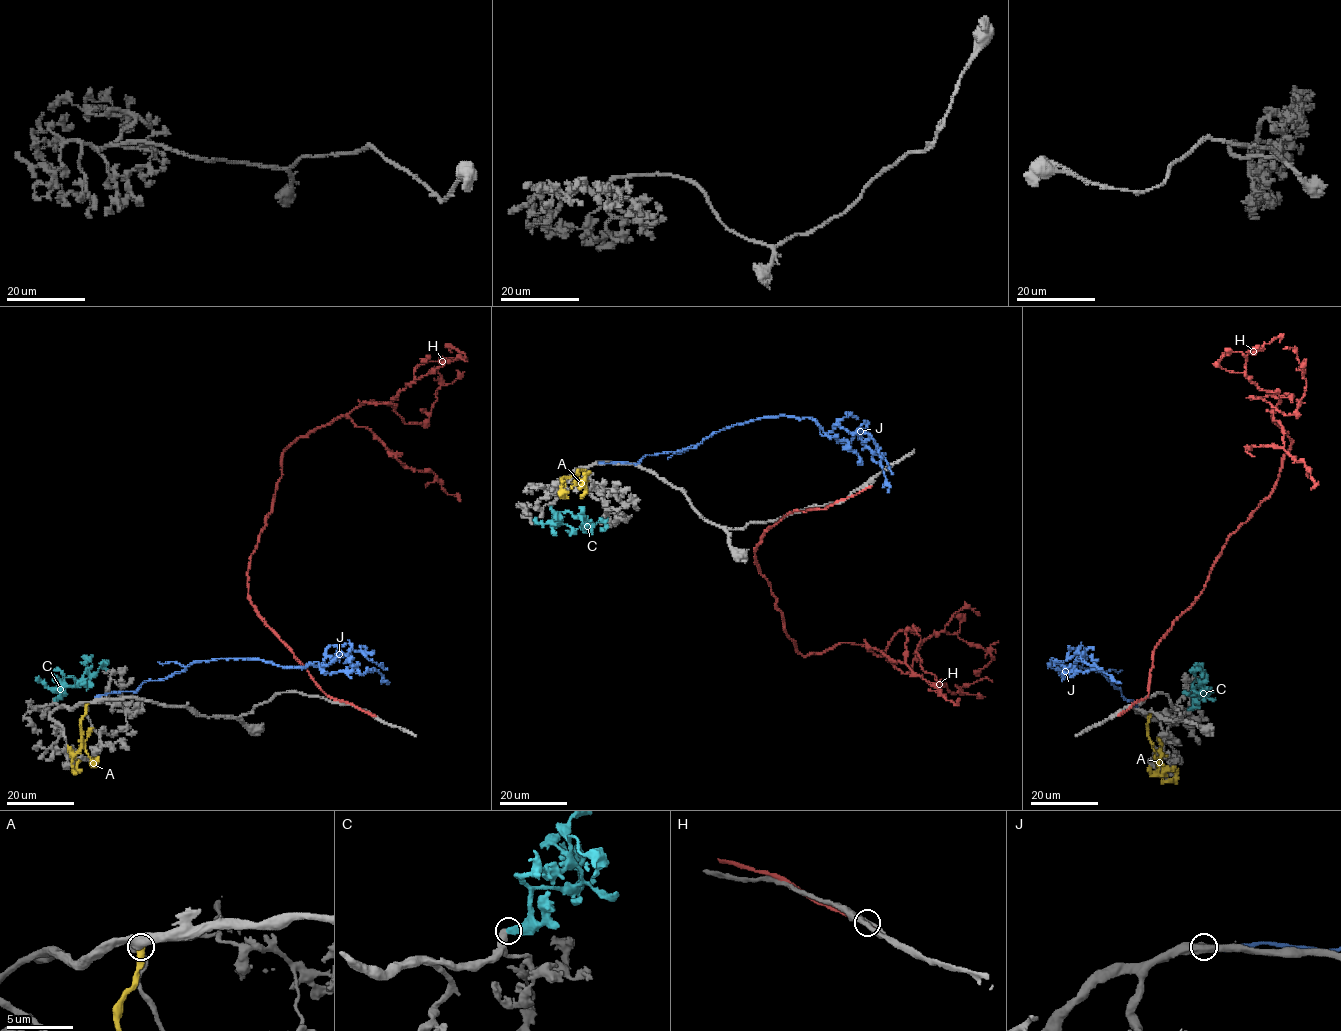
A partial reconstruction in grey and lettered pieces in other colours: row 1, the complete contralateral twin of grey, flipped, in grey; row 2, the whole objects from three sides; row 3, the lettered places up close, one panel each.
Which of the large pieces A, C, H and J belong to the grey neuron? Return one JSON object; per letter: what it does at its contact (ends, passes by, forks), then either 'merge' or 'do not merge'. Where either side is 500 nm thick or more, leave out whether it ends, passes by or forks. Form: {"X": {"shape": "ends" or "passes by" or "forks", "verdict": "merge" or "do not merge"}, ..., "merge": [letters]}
{"A": {"verdict": "do not merge"}, "C": {"verdict": "merge"}, "H": {"shape": "ends", "verdict": "do not merge"}, "J": {"verdict": "do not merge"}, "merge": ["C"]}

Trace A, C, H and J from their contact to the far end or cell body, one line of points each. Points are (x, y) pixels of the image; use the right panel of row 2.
A: (1149, 715), (1149, 739), (1161, 756), (1154, 773), (1160, 776), (1165, 770), (1175, 766)
C: (1187, 708), (1192, 704), (1192, 684), (1199, 681), (1194, 672), (1198, 669), (1202, 677)
H: (1119, 714), (1280, 473), (1279, 399), (1249, 397), (1295, 414), (1287, 348)
J: (1136, 705), (1094, 669), (1060, 667), (1062, 672), (1072, 667), (1062, 677), (1098, 669), (1121, 683)

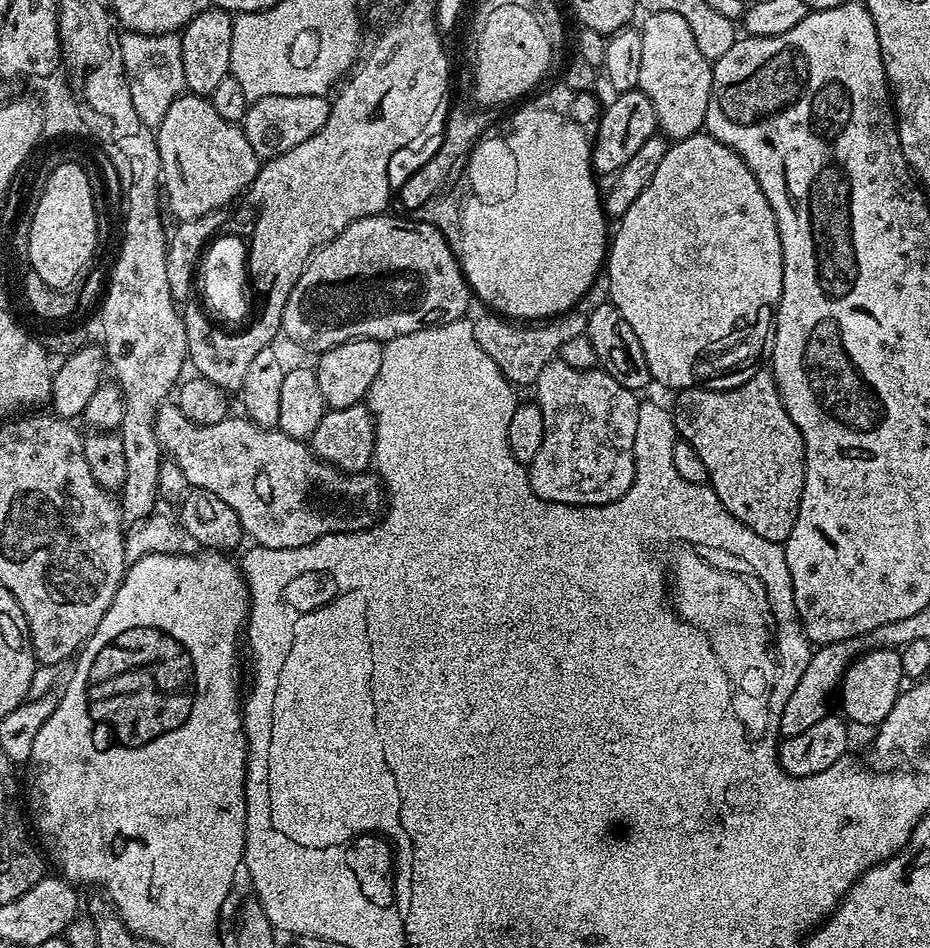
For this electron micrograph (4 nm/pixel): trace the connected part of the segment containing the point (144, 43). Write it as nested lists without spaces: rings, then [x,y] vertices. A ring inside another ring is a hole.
[[[125,31],[120,37],[122,62],[126,66],[126,78],[130,86],[130,98],[138,118],[149,126],[155,126],[166,118],[166,110],[174,101],[185,95],[184,75],[182,74],[182,42],[176,32],[163,32],[157,36],[141,32]]]

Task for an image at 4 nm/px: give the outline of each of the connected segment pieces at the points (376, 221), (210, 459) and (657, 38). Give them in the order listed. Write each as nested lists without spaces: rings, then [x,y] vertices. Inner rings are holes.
[[[392,215],[367,216],[350,222],[342,234],[313,252],[298,282],[294,282],[290,298],[286,298],[280,323],[285,337],[288,335],[298,347],[319,354],[342,342],[387,342],[402,334],[414,334],[414,330],[465,319],[470,289],[444,235],[423,218],[403,220]]]
[[[165,402],[156,410],[156,440],[160,443],[161,449],[165,453],[168,452],[171,459],[178,466],[182,466],[182,474],[186,474],[189,485],[193,489],[200,489],[202,491],[212,491],[230,506],[238,516],[243,531],[253,536],[255,543],[261,548],[273,548],[274,550],[286,550],[287,548],[297,548],[298,546],[306,546],[310,542],[314,542],[323,536],[333,536],[339,532],[362,532],[366,525],[371,521],[370,513],[383,513],[386,508],[386,489],[380,482],[380,477],[373,474],[371,471],[367,472],[342,472],[340,469],[328,464],[324,460],[319,460],[311,450],[311,447],[303,440],[295,440],[290,438],[279,430],[269,430],[261,428],[259,424],[245,418],[243,415],[233,415],[231,418],[223,420],[222,422],[214,422],[213,424],[195,424],[193,420],[188,420],[186,414],[182,414],[179,403]]]
[[[653,12],[643,17],[642,67],[639,69],[639,91],[654,102],[657,129],[669,141],[685,140],[701,131],[706,106],[712,93],[712,64],[698,50],[686,18],[669,12]]]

****************************************

#### [EXERCISE INSTRUCTIONS]
Only an exact, picture-free copy of the entries counts as the answer.

#### [RESULT OF THIS EXERCISE]
A partial reconstruction in grey and lettered pieces in other colours: row 1, the complete contralateral twin of grey, flipped, in grey; row 2, the whole objects from three sides; row 3, the lettered places up close, one panel each.
Which of the large pieces A, C, H and J belong to the grey neuron? Return one JSON object; per letter: what it does at its contact (ends, passes by, forks), then either 'merge' or 'do not merge'. Where either side is 500 nm thick or more, leave out whether it ends, passes by or forks. Form: {"X": {"shape": "ends" or "passes by" or "forks", "verdict": "merge" or "do not merge"}, ..., "merge": [letters]}
{"A": {"verdict": "do not merge"}, "C": {"verdict": "merge"}, "H": {"shape": "ends", "verdict": "do not merge"}, "J": {"verdict": "do not merge"}, "merge": ["C"]}

Trace A, C, H and J from their contact to the far end or cell body, one line of points each. Points are (x, y) pixels of the image; use the right panel of row 2.
A: (1149, 715), (1149, 739), (1161, 756), (1154, 773), (1160, 776), (1165, 770), (1175, 766)
C: (1187, 708), (1192, 704), (1192, 684), (1199, 681), (1194, 672), (1198, 669), (1202, 677)
H: (1119, 714), (1280, 473), (1279, 399), (1249, 397), (1295, 414), (1287, 348)
J: (1136, 705), (1094, 669), (1060, 667), (1062, 672), (1072, 667), (1062, 677), (1098, 669), (1121, 683)

For this electron micrograph (4 nm/pixel): trace the connected part of the segment containing the point (144, 43). Write it as nested lists without spaces: rings, then [x,y] vertices. A ring inside another ring is a hole.
[[[125,31],[120,37],[122,62],[126,66],[126,78],[130,86],[130,98],[138,118],[149,126],[155,126],[166,118],[166,110],[174,101],[185,95],[184,75],[182,74],[182,42],[176,32],[163,32],[157,36],[141,32]]]

Task for an image at 4 nm/px: give the outline of each of the connected segment pieces at the points (376, 221), (210, 459) and (657, 38). Give them in the order listed. Write each as nested lists without spaces: rings, then [x,y] vertices. Inner rings are holes.
[[[392,215],[367,216],[350,222],[342,234],[313,252],[298,282],[294,282],[290,298],[286,298],[280,323],[285,337],[288,335],[298,347],[319,354],[342,342],[387,342],[402,334],[414,334],[414,330],[465,319],[470,289],[444,235],[423,218],[403,220]]]
[[[165,402],[156,410],[156,440],[160,443],[161,449],[165,453],[168,452],[171,459],[178,466],[182,466],[182,474],[186,474],[189,485],[193,489],[200,489],[202,491],[212,491],[230,506],[238,516],[243,531],[253,536],[255,543],[261,548],[273,548],[274,550],[286,550],[287,548],[297,548],[298,546],[306,546],[310,542],[314,542],[323,536],[333,536],[339,532],[362,532],[366,525],[371,521],[370,513],[383,513],[386,508],[386,489],[380,482],[380,477],[373,474],[371,471],[367,472],[342,472],[340,469],[328,464],[324,460],[319,460],[311,450],[311,447],[303,440],[295,440],[290,438],[279,430],[269,430],[261,428],[259,424],[245,418],[243,415],[233,415],[231,418],[223,420],[222,422],[214,422],[213,424],[195,424],[193,420],[188,420],[186,414],[182,414],[179,403]]]
[[[653,12],[643,17],[642,67],[639,69],[639,91],[654,102],[657,129],[669,141],[685,140],[701,131],[706,106],[712,93],[712,64],[698,50],[686,18],[669,12]]]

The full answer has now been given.